「一時期300人ほどいた社員は50人に減っていました。平均年齢は57歳。定年は60歳ですからこのまま放っておけば会社がなくなってしまうと思いました。10億円以上の借金も抱えていて、まさにマイナスからのスタートでした」
若手の採用とともに齋藤が着手したのが、更生工事の刷新だった。高度経済成長期を経て、「原水」となる河川などの水質が悪化し、シャワーで洗い流す従来の方法では、砂粒に固着した頑固な汚れまでは落ちなくなっていたのだ。浄水場では砂の洗浄に薬品は使えない。かといって、撹拌機で洗うと砂粒が壊れて使えなくなる。齋藤は浄水場の更生工事に立ち会うたびに、汚れが取り切れずに黒っぽく変色したままの砂を戻さなければならない現状を心苦しく思っていた。
そんな時、同志社大学に「鳴き砂」の研究をしている人物がいると聞いて会いに行った。鳴き砂とは、浜辺を歩くと「キュッキュッ」と音がする特殊な砂だ。京都府京丹後市の琴引浜、宮城県気仙沼市の十八鳴浜、島根県大田市の琴ヶ浜などが鳴き砂をもつ海岸として知られている。三輪茂雄は鳴き砂研究の第一人者。なんでも、汚れて音が出なくなった砂を洗浄して復活させたという。
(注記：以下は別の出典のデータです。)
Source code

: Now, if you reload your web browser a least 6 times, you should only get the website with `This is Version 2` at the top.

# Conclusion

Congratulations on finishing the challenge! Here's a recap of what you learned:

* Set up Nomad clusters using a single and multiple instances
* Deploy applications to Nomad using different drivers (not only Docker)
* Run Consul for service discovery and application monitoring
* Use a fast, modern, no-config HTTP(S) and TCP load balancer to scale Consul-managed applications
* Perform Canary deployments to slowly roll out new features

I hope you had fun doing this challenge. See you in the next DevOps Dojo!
齋藤が半信半疑で三輪のもとを訪ねると、研究室では鳴き砂と水を入れた何十本もの梅酒の瓶が、ゴロゴロと回転していた。瓶のなかでは砂の渦ができており、砂粒同士がこすれ合って表面が磨かれていた。試しに齋藤が持参した汚れたろ過砂を瓶に入れてみたところ、みるみるうちに汚れが落ちた。
「渦流をつくって砂粒同士でもみ洗いすれば、砂粒が壊れずに表面に固着した汚れだけが取れるのです。思わず『これだ』と膝を打ちました」
齋藤はこの原理を応用した新たな洗浄技術の開発に取りかかった。ドラム缶にろ過砂と水を入れて回転させるだけではあまりにも時間がかかるため、なかにスクリューを取り付けて効率的に渦流をつくり出せるようにした。試行錯誤を繰り返し、3年をかけて「シフォン洗浄技術」を確立した。